Sexual orientation differences in substance use by age
Three-way interaction terms estimating differences by age, sex, and sexual identity were significant for each substance (Table 2). For ease, predicted probabilities and corresponding 95% confidence intervals are displayed as figures (Figure 1). With few exceptions (no statistical differences in alcohol use between SM boys and non-SM girls at age 16 and 17 years, heavy episodic binge drinking between SM boys and non-SM boys at age 17 years, and marijuana use between non-SM boys and SM boys at age 17 years), SM girls and boys had higher rates of substance use relative to non-SM boys and girls across all substance use outcomes and ages. SM girls had the highest rates of substance use across all ages and statistically differed from non-SM boys and girls across all outcomes and ages. Differences between SM girls and boys were not always significant; SM boys and girls showed fairly similar rates of combustible and e-cigarette use across age, whereas SM girls showed significantly higher rates of past-month alcohol and marijuana use relative to SM boys across most ages.
Table 2.
Wald’s F Test of Interaction Terms
Sex x Sex Identity x Age | Gender x Age | |||
---|---|---|---|---|
F (6, 2357) | p | F (12, 2351) | p | |
E-cigarette use | 3.13 | .005 | 26.84 | >.001 |
Combustible cigarette use | 6.72 | >.001 | 26.38 | >.001 |
Alcohol use | 2.58 | .017 | 41.95 | >.001 |
Heavy episodic binge drinking | 3.27 | .003 | 45.15 | >.001 |
Marijuana use | 2.67 | .014 | 29.87 | >.001 |
Figure 1.
Age-specific predicted probabilities of sexual orientation differences in e-cigarette use, combustible cigarette use, alcohol use, binge drinking, and marijuana use. California Healthy Kids Survey (2013, 2015). Predicted probabilities were estimated from models testing three-way interactions between sex, sexual identity, and age.

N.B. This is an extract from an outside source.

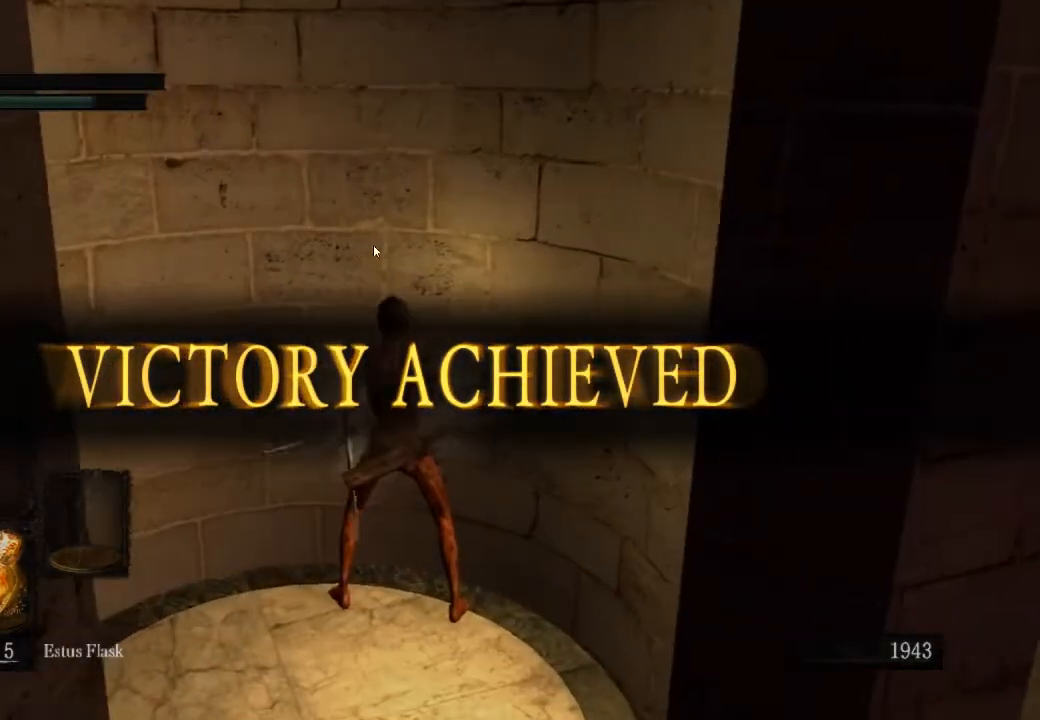
{"buttons": [], "left_stick": "down-right", "right_stick": "right", "events": [[33, "right_stick", "right"], [300, "left_stick", "down-right"]]}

Gender identity differences in substance use by age
Two-way interaction terms testing substance use differences by age and gender identity were significant for each substance (Table 2). Predicted probabilities of these interactions are shown in Figure 2. Gender identity disparities in each of the five substance use behaviors were present by age 12 years and persisted across years. Although substance use increased for each gender identity subgroup, the rates of change varied by gender identity. For example, e-cigarette use disparities persisted and were wider among older adolescents: Among 12-year-olds, there was an ~10% difference between transgender youth and nontransgender boys and girls, but there was an ~30% difference in use between transgender youth and nontransgender girls and a ~20% differences between transgender youth and nontransgender boys among youth aged 18+ years. A similar pattern was present for combustible cigarette use and marijuana use. Gender identity differences in alcohol use were more narrow between transgender and nontransgender youth of older ages. Transgender youth were consistently more likely that nontransgender youth to report heavy episodic binge drinking, and the differences were particularly wide among youth aged 18+ years.
Figure 2.
Age-specific predicted probabilities of gender identity differences in e-cigarette use, combustible cigarette use, alcohol use, binge drinking, and marijuana use. California Healthy Kids Survey (2013, 2015). Predicted probabilities were estimated from models testing two-way interactions between gender identity and age.
Discussion
We sought to address the lack of developmental studies examining SOGI-related substance use disparities by assessing whether age-specific prevalence rates of cigarette, alcohol, and marijuana use varied by SOGI. Our findings show that across all substances, SOGI differences in substance use were present by age 12 years and for the most part persisted across adolescence. In many cases, we also found that differences in substance use between SGM and non-SGM youth were often wider among older adolescents, suggesting a potential acceleration of substance use among SGM youth as they age. The findings underscore the urgent need for screening and prevention strategies to reduce substance use for SGM youth and for these efforts to begin in early adolescence.
Perhaps, the most striking finding is that all SOGI differences in recent substance use were present by age 12 years. Although not specifically a measure of substance use onset, these findings are consistent with other studies that document earlier age of use for SM youth. Generally, the emergence of disparities early in adolescence suggests both earlier onset of substance use but, more importantly, greater engagement with substance use early on, which is a risk factor for substance use and abuse later in adulthood [9,11,23]. Although sexual orientation differences in the early onset of substance use are documented [11,14,24], there is much less research on whether gender minority youth are vulnerable to early onset. In one study looking at a representative subsample of the CHKS, transgender youth did not differ from nontransgender youth in early onset [2]. Although we do not directly assess age at first use, our findings suggest that disparities in general use for transgender youth start at young ages.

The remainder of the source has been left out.